Stored records →
────────────────────────────────────────
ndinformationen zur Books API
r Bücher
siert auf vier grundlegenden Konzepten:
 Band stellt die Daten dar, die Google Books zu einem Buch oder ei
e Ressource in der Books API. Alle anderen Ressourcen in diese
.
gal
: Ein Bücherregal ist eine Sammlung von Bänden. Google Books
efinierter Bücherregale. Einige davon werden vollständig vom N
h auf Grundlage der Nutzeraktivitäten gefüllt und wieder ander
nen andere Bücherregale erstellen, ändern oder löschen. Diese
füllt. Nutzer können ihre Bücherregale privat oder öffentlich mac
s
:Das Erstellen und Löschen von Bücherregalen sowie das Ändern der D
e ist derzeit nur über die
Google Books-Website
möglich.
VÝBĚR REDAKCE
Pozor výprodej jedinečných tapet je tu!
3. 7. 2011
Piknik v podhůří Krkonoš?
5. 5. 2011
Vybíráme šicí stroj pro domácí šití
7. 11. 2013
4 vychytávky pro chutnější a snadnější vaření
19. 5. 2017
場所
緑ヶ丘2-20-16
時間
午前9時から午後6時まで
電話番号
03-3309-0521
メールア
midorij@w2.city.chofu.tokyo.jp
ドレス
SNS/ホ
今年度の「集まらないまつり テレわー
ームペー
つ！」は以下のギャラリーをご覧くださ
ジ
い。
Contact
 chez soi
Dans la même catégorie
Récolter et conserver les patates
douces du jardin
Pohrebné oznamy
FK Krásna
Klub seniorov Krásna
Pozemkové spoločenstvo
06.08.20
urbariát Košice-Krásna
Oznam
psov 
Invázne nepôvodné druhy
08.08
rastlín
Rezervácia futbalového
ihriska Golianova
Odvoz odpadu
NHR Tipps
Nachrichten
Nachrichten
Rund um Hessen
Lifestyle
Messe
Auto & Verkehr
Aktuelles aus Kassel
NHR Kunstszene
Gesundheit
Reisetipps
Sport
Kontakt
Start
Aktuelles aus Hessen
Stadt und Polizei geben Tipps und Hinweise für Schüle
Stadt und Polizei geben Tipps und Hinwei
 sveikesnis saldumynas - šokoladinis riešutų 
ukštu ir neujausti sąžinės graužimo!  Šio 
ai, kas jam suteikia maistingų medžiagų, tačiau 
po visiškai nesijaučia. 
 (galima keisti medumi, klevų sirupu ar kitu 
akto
────────────────────────────────────────
TASK INSTRUCTIONS → Reproduce every row above line for line, without changing a single character.

RESULT FOR THIS EXERCISE →
ndinformationen zur Books API
r Bücher
siert auf vier grundlegenden Konzepten:
 Band stellt die Daten dar, die Google Books zu einem Buch oder ei
e Ressource in der Books API. Alle anderen Ressourcen in diese
.
gal
: Ein Bücherregal ist eine Sammlung von Bänden. Google Books
efinierter Bücherregale. Einige davon werden vollständig vom N
h auf Grundlage der Nutzeraktivitäten gefüllt und wieder ander
nen andere Bücherregale erstellen, ändern oder löschen. Diese
füllt. Nutzer können ihre Bücherregale privat oder öffentlich mac
s
:Das Erstellen und Löschen von Bücherregalen sowie das Ändern der D
e ist derzeit nur über die
Google Books-Website
möglich.
VÝBĚR REDAKCE
Pozor výprodej jedinečných tapet je tu!
3. 7. 2011
Piknik v podhůří Krkonoš?
5. 5. 2011
Vybíráme šicí stroj pro domácí šití
7. 11. 2013
4 vychytávky pro chutnější a snadnější vaření
19. 5. 2017
場所
緑ヶ丘2-20-16
時間
午前9時から午後6時まで
電話番号
03-3309-0521
メールア
midorij@w2.city.chofu.tokyo.jp
ドレス
SNS/ホ
今年度の「集まらないまつり テレわー
ームペー
つ！」は以下のギャラリーをご覧くださ
ジ
い。
Contact
 chez soi
Dans la même catégorie
Récolter et conserver les patates
douces du jardin
Pohrebné oznamy
FK Krásna
Klub seniorov Krásna
Pozemkové spoločenstvo
06.08.20
urbariát Košice-Krásna
Oznam
psov 
Invázne nepôvodné druhy
08.08
rastlín
Rezervácia futbalového
ihriska Golianova
Odvoz odpadu
NHR Tipps
Nachrichten
Nachrichten
Rund um Hessen
Lifestyle
Messe
Auto & Verkehr
Aktuelles aus Kassel
NHR Kunstszene
Gesundheit
Reisetipps
Sport
Kontakt
Start
Aktuelles aus Hessen
Stadt und Polizei geben Tipps und Hinweise für Schüle
Stadt und Polizei geben Tipps und Hinwei
 sveikesnis saldumynas - šokoladinis riešutų 
ukštu ir neujausti sąžinės graužimo!  Šio 
ai, kas jam suteikia maistingų medžiagų, tačiau 
po visiškai nesijaučia. 
 (galima keisti medumi, klevų sirupu ar kitu 
akto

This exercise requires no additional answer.